Should We All Have the Right to be Forgotten?
A concept of the Internet Age.
Imagine an embarrassing photo, a controversial tweet or a random thought on Reddit – all of which lose their relevance to your mind within minutes and to the topic within hours or days. But, the internet will remember forever until the electricity powering the servers is cut off. So then, what good is this artificial increase in the public’s memory, whereby you can be held accountable for an opinion you had ten years ago and subsequently be ‘cancelled’ for it?
The modern communications megalith sees all, remembers all and spares none! Investigations are swift at the click of a button, and justice is dispensed through the easily manipulated will of the masses.
Save for a situation wherein a crime has been committed, pushing a person to be perennially worried about what they used to think during a different time of their life is akin to keeping them and their freedom hostage. So it is not unexpected that there have surfaced demands to be ‘forgotten’ by the internet – to fade away from the public consciousness and become ‘lost to history’.
So what is this new right, enshrined in tenets of dignity and privacy, the ‘Right to be Forgotten’?
In principle, it allows a person to seek deletion of private information from the Internet. The concept has been recognised in some jurisdictions abroad, particularly the European Union (EU).
While the right is not recognised by law in India, courts have held it an intrinsic part of the right to privacy in recent months.
The General Data Protection Regulation (GDPR) of the EU provides for the right to the erasure of specific categories of personal data — that which is considered no longer necessary, that for which consent has been withdrawn or processing of which has been objected to, personal data unlawfully processed, and data where there is a legal obligation for erasure.

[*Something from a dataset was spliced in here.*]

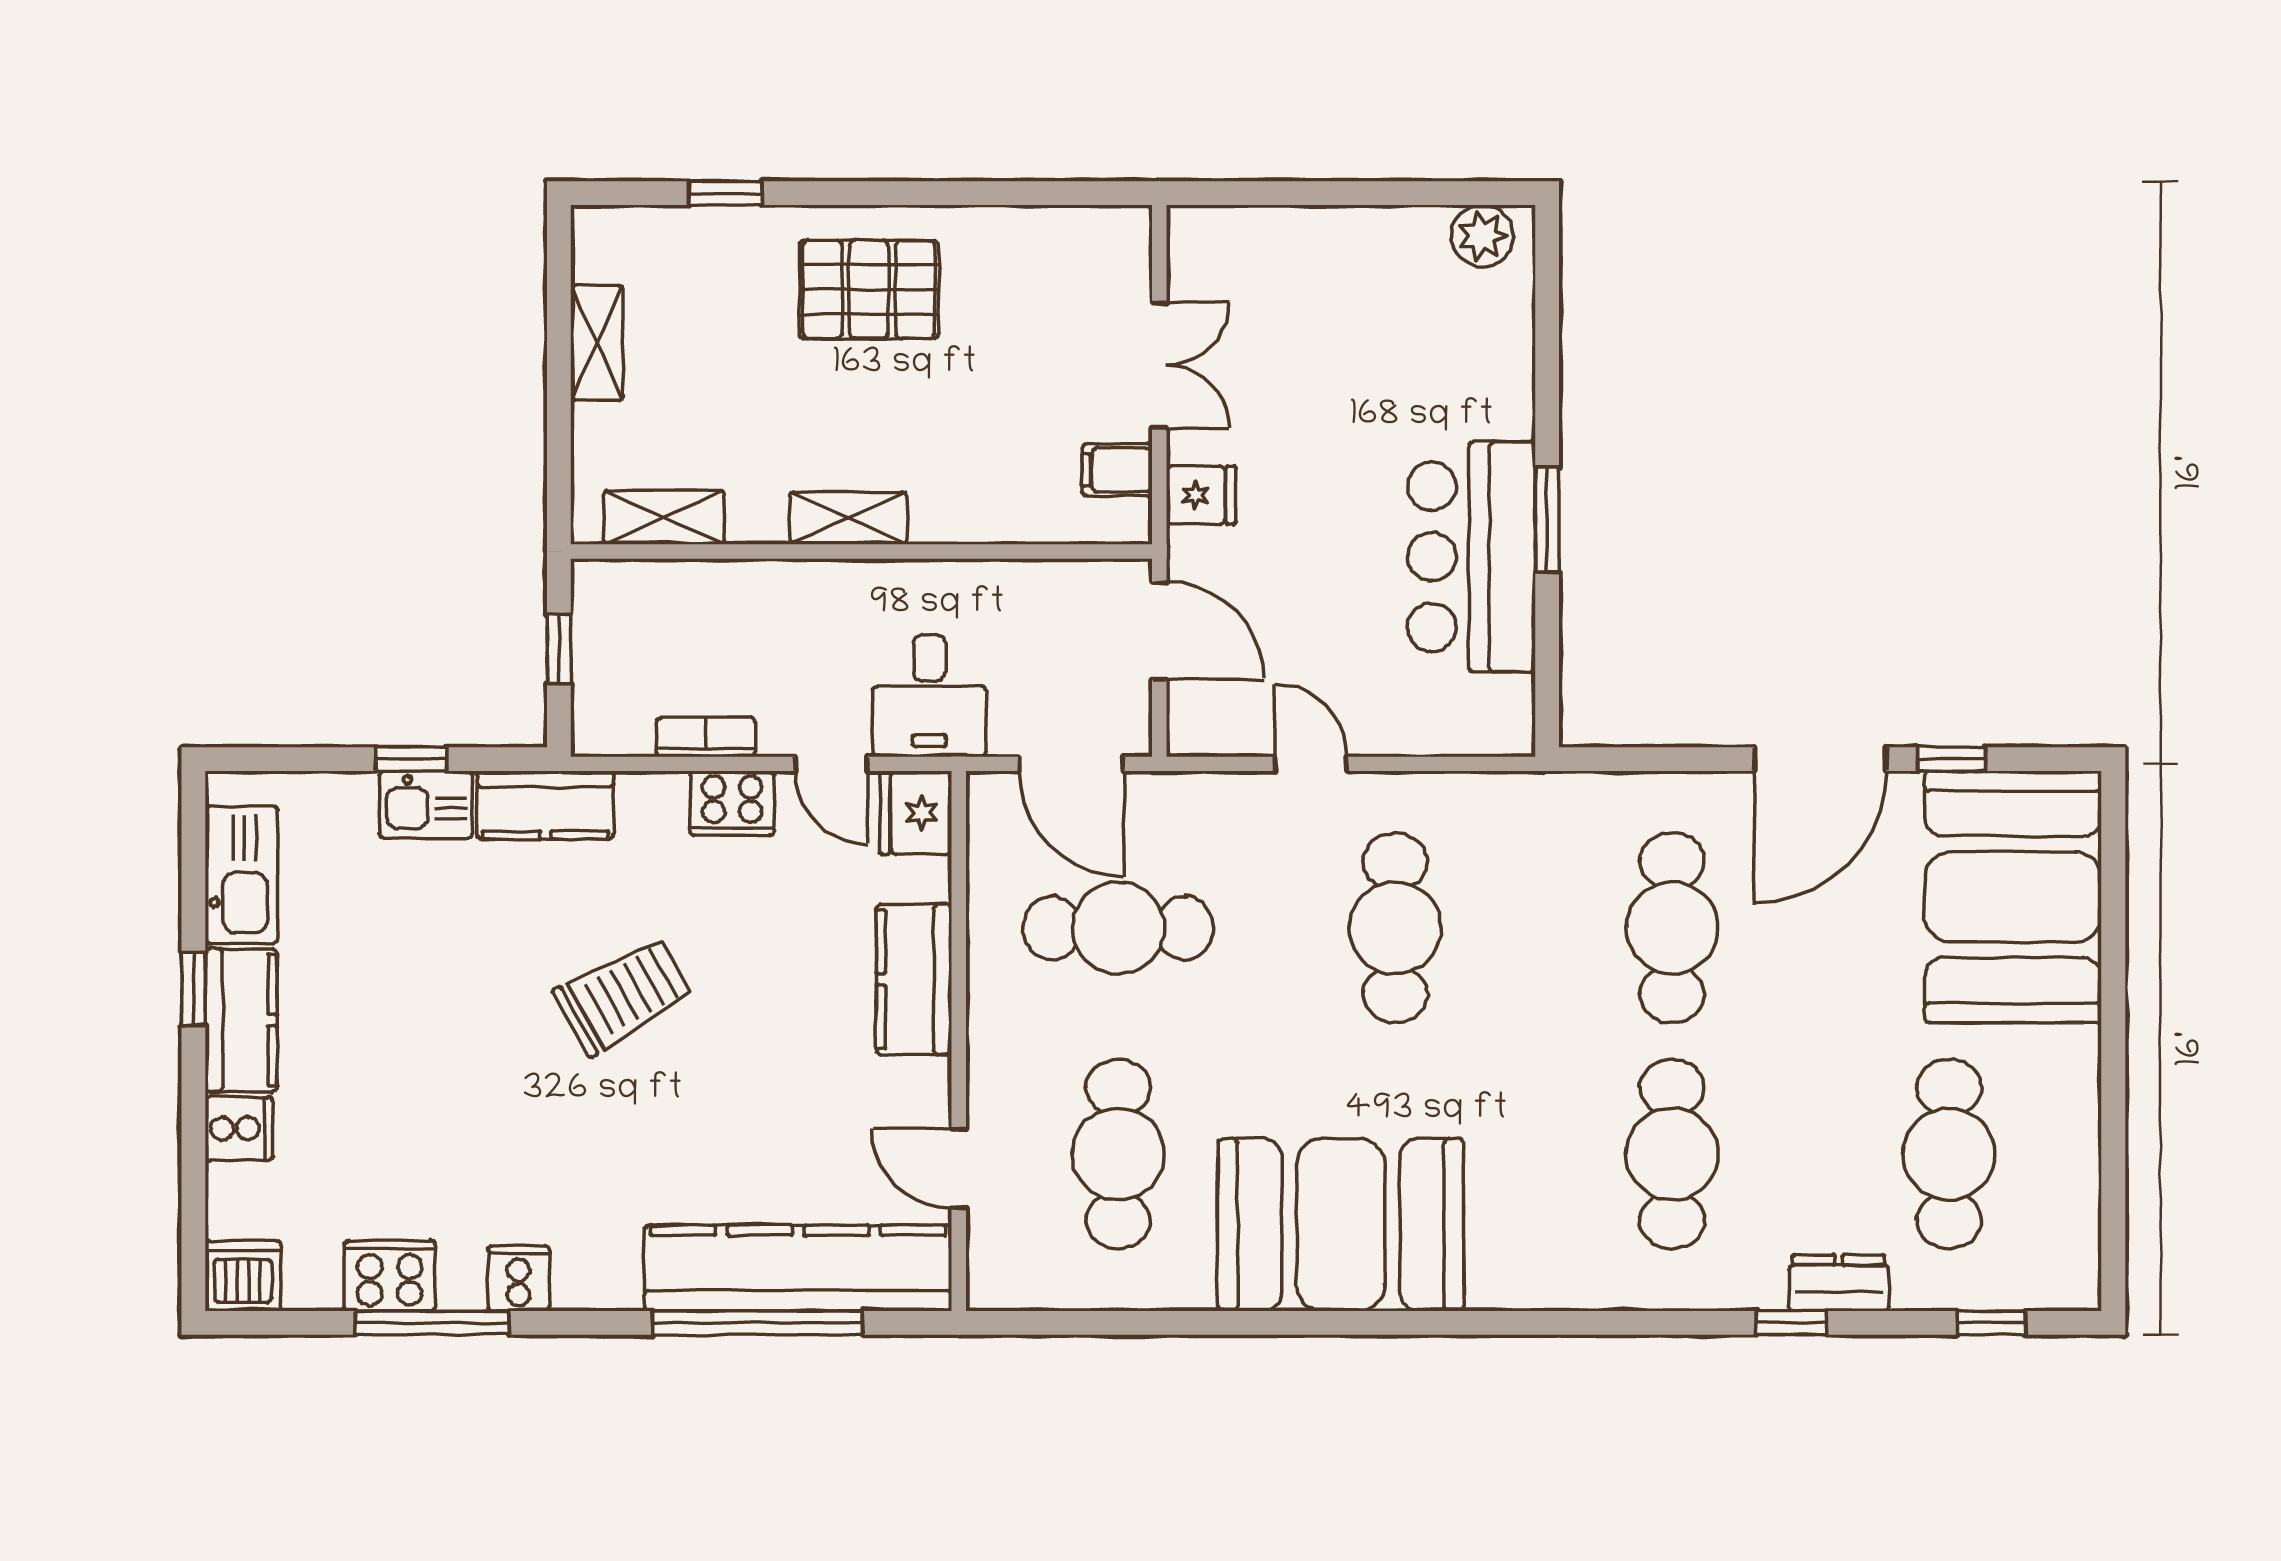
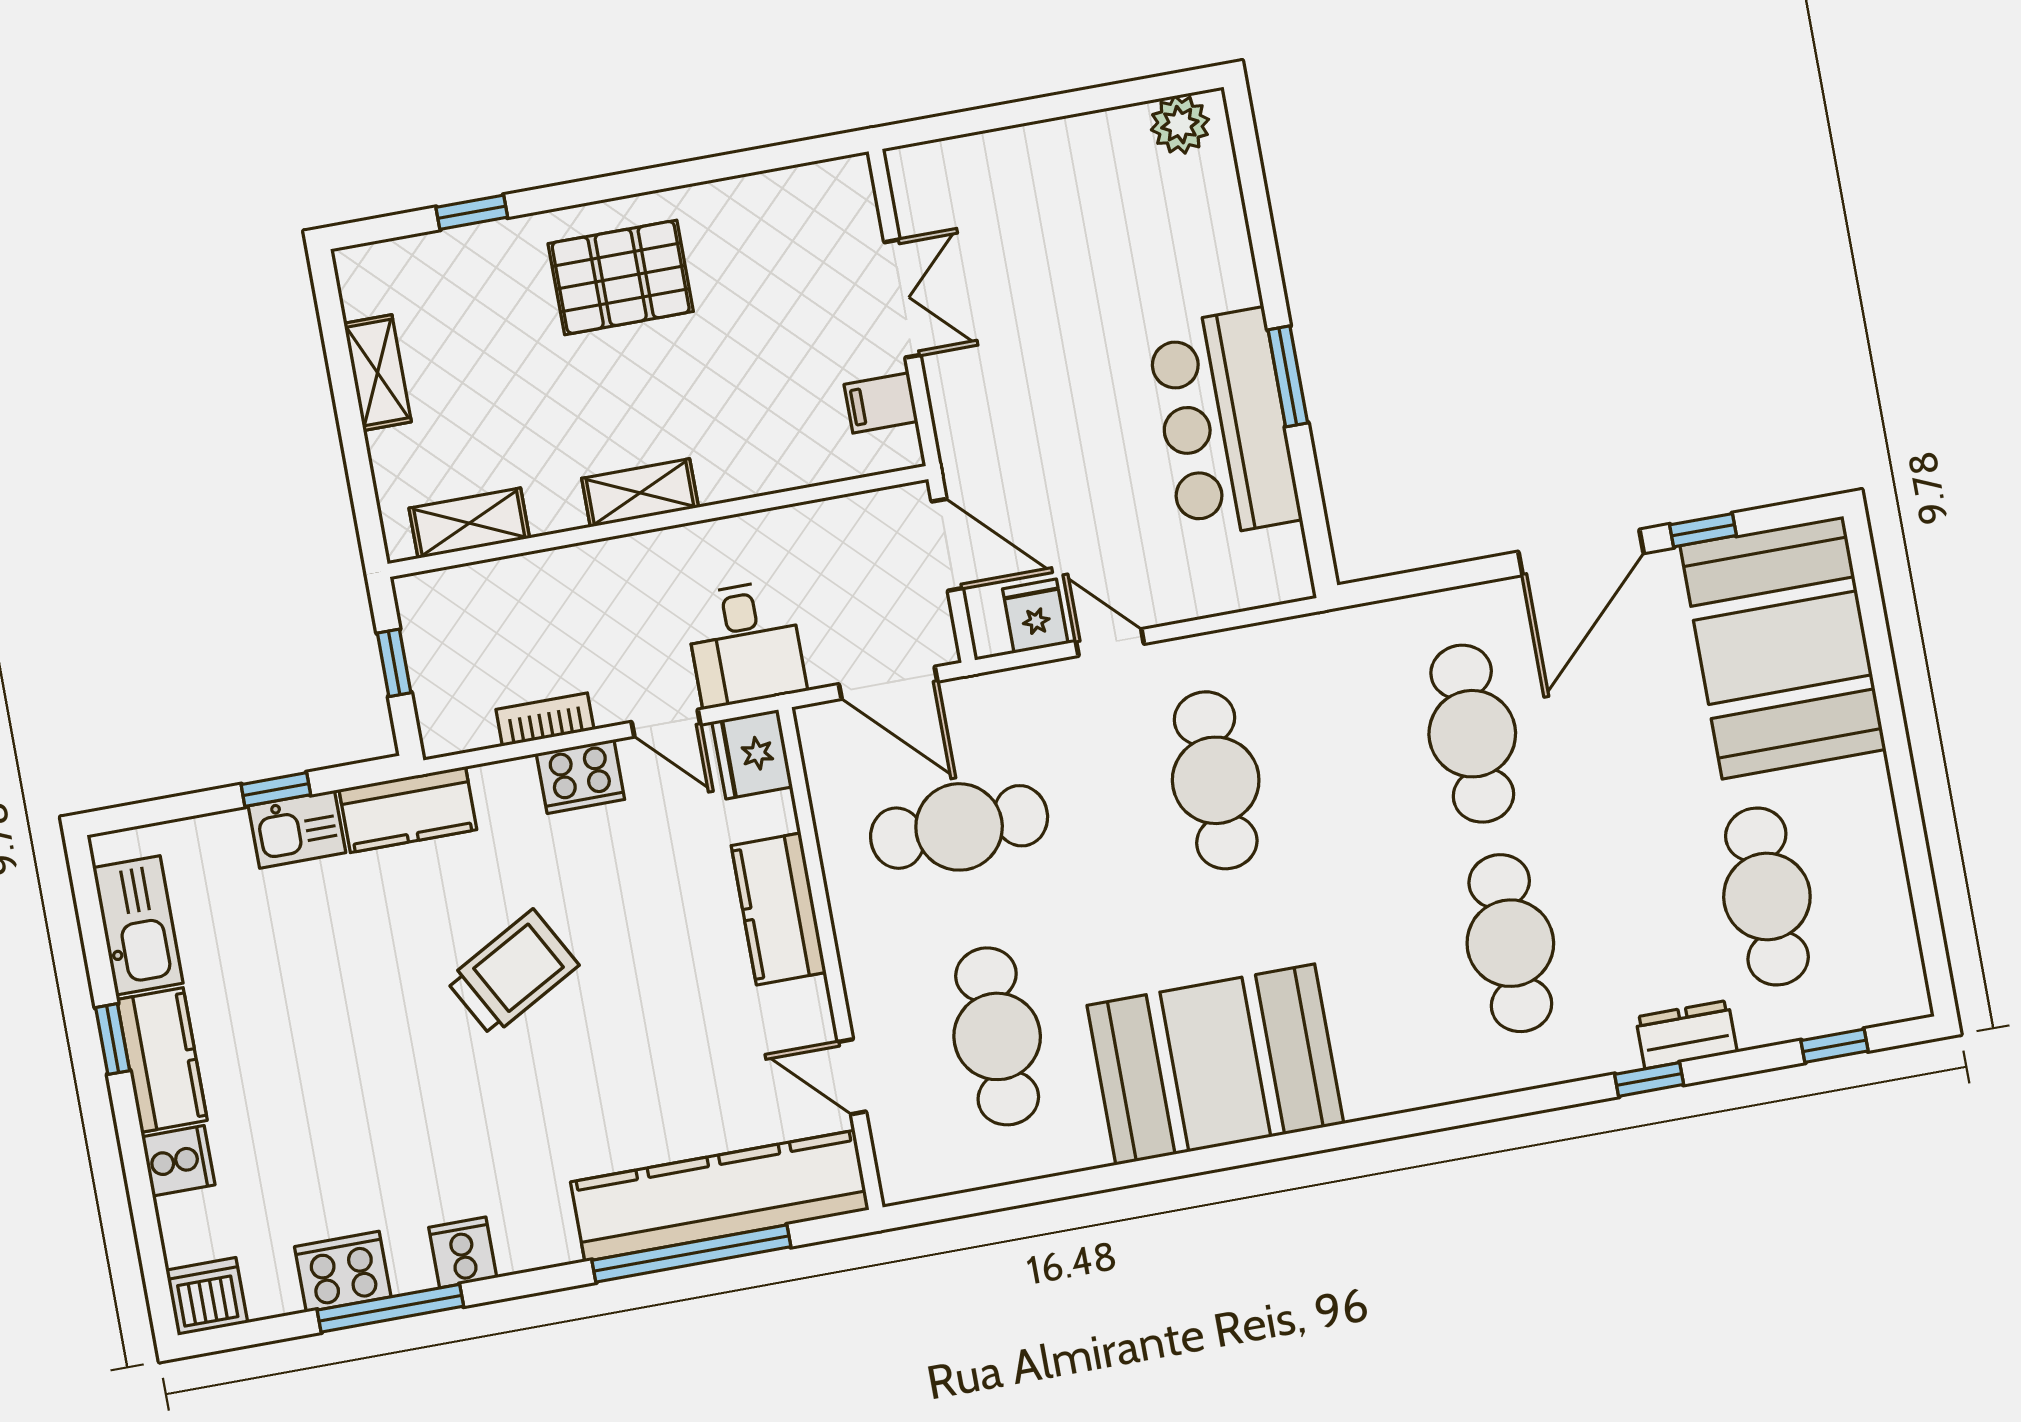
fridge: (1201, 495) -> (1035, 616), moved, turned -90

Leaving aside the legal jargon, suffice it to say, unless there is a criminal association of the data or it is being used for the public good – like health statistics – every individual must have the right to choose what data is retained about them on the Internet. And many companies have stepped forward to meet this newly felt need.
Technology-Based Surveillance
While the social media giants under Meta Inc. allow you to view and delete your data and most others allow you to delete your account and assure you of permanent deletion of your information, more often than not, your “anonymised” data is being used in a “quality improvement” programme. Third-party privacy apps, such as Mine, have emerged with an assurance to find all your data everywhere and purge it from the web via data erasure requests sent to individual apps and services.
With the ‘privacy’ angle being focussed on quite frequently in the past few years and people complaining of advertisements awkwardly similar to the conversation they just had minutes ago with their friend, device manufacturers have built-in support to disable the microphone and camera access for the overly paranoid.
But when push comes to shove, most of us are not concerned with the overarching surveillance that has become a regular part of our lives. As we install a new app, we hurry to grant permissions to it and have it working for our needs ASAP – but is the app working for you, or is it the other way around?
A common argument against this line of thought is that the public has the right to know. The real question is something else:
Does this right to information supersede the right to privacy that an individual is guaranteed as a citizen?
Of course, the fact that any controversial information can be deleted ensures that people would save a copy for future reference.
It remains to be seen whether this possession of someone else’s ‘forgotten’ information would be violating their privacy. Additionally, subject to the Streisand Effect, the deletion of information on a particular topic would just draw more attention to it and might be counterproductive with regards to the original intention.
Much is yet to be done to resolve this debate of personal privacy vs public curiosity. The consequences of any decision in this matter would be far and wide-reaching. With implications not only on how an individual’s data is stored but also on what, where and how people choose to express themselves, knowing that every word they say, sign or type has the possibility of being misinterpreted or politically incorrect, a few years down the line.